Talking points with bare-knuckle boxer Mickey Parker

Mickey Parker on the pads with his boxing trainer Billy Bessey. Picture: Keith Woodland (171415-0127)

Mickey Parker gives us the lowdown on his start to life as a bare-knuckle boxer.

Parker – a veteran of the white-collar boxing scene – made a winning debut at the Echo Arena in Liverpool.

Tony Oakey celebrates after retaining his WBU light-heavyweight with victory over Neil Linford in 2003

The Leigh Park fighter, 35, beat Daniel Podmore by unanimous decision in that September bout.
Now he is preparing to make his O2 Arena bow in January as he clashes with Tom Ward on a card which also features former UFC star Melvin Guillard.

Click here to read our feature with Parker as he brings us up to speed on the story so far.

And read on to hear his thoughts on making his way with the Bare Knuckle Boxing (BKB) organisation run by Jim Freeman and Joe Brown.

• Parker on his following

Mickey Parker joins Graham Gillman, Gary Burch and Floyd Harris in holding up Gary Burch Jnr, who has diabetes. Picture: Keith Woodland (171276-0008)

I took about 90 people up to Liverpool in September and we are up to 60 or 70 already for the O2 in January.

It’s a hard time to sell tickets but people are buying into it. And for places like the O2 and Echo Arena to host these events, we’re going in the right direction.

They ask me to sell a certain amount of tickets, which is about 50 at a time. They went in the first three days. People were straight on it.

The thing about Portsmouth is it’s a fighting city. We love a bit of boxing and we have always had good support for our fighters.

• Parker on charity work

I’ve just done a 100km trek in the Sahara desert with some friends for the Juvenile Diabetes Research Foundation.

A friend of mine (Gary Burch) has two children with diabetes and over the past two years we have been doing all sorts of ultra endurance events.

The amount of awareness I have been able to provide through the BKB stuff has been absolutely incredible.

I’ve had people from all over the country message me with their support and telling me about their own experiences of diabetes.

It all shows this can be a power for good.

• Parker on family support

I have a wife and one daughter.
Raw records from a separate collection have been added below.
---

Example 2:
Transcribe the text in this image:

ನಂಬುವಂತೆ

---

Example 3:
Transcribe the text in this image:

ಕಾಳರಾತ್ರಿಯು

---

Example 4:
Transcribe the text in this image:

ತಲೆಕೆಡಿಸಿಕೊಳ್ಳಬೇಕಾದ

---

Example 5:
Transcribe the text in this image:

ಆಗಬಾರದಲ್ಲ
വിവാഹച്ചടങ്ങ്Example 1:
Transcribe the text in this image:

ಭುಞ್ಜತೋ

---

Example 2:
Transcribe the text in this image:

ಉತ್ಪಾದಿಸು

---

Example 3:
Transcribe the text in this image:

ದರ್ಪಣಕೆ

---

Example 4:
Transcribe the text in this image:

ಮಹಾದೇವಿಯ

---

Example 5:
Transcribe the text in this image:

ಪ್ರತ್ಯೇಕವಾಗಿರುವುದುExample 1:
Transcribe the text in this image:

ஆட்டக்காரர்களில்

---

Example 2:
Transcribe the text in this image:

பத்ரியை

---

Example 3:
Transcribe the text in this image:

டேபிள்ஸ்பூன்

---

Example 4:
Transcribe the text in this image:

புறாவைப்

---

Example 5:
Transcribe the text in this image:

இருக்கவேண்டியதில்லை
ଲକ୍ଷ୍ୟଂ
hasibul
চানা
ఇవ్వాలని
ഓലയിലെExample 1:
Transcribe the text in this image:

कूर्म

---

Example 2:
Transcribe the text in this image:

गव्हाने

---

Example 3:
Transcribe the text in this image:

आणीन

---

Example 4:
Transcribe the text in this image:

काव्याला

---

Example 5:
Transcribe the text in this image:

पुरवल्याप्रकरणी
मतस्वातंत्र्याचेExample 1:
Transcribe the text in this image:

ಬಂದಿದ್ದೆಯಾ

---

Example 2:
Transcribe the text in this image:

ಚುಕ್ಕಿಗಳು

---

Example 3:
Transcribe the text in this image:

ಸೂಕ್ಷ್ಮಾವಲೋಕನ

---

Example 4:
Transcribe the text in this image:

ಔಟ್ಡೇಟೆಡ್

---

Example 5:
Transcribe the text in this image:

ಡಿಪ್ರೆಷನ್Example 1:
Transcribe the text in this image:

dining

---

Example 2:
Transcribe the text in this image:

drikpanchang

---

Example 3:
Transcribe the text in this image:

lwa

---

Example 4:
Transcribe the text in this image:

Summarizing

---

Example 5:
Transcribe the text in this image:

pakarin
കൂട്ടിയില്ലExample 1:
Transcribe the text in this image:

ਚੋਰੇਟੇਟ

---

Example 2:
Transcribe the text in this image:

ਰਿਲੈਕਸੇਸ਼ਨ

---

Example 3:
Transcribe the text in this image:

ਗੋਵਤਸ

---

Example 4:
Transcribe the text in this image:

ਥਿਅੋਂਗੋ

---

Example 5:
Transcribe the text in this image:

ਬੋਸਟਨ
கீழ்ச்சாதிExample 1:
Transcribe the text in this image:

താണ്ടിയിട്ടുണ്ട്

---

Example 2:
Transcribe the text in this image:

I had my daughter when I was very young. She is fully grown up now.

When Jim invited me down in July, he said bring your wife. She watched the whole show and said if it’s what you want to do, do it.

She would never stand in the way of me living my dream. If I come back battered and bruised, she might have something to say but so far, so good.

I make sure I take her out shopping after every fight. We stayed up in Liverpool in September and I took her out the next day. I’ve had my fun after all!

• Parker on the training

I can’t stop training. I am really, really loving it. I always used to wonder how Tony [Oakey] managed to do it all the time but now I can see it for myself. It gets so addictive.

For someone who is not doing it as a full-time job, finding time is tough. You are doing it all after work and that but I’m getting a real buzz from it. It is phenomenal.

Billy just pushes and pushes me. He has got his gym, he has got his boys but he is always there for me and always ready to help me out.

• Parker on his ambitions

I’m living a dream at the moment. But there are world titles on these shows and winning one of them would be my dream.

I’m too old to box. But doing this, if I could get anywhere near world title standard, that would be the aim.

I’d love to still be involved if Joe and Jim get to Vegas. They are absolutely fantastic. They are obviously running a business but they look out for their fighters.

They message me regularly to see how things are going. It is nice to be wanted. They have been unbelievable.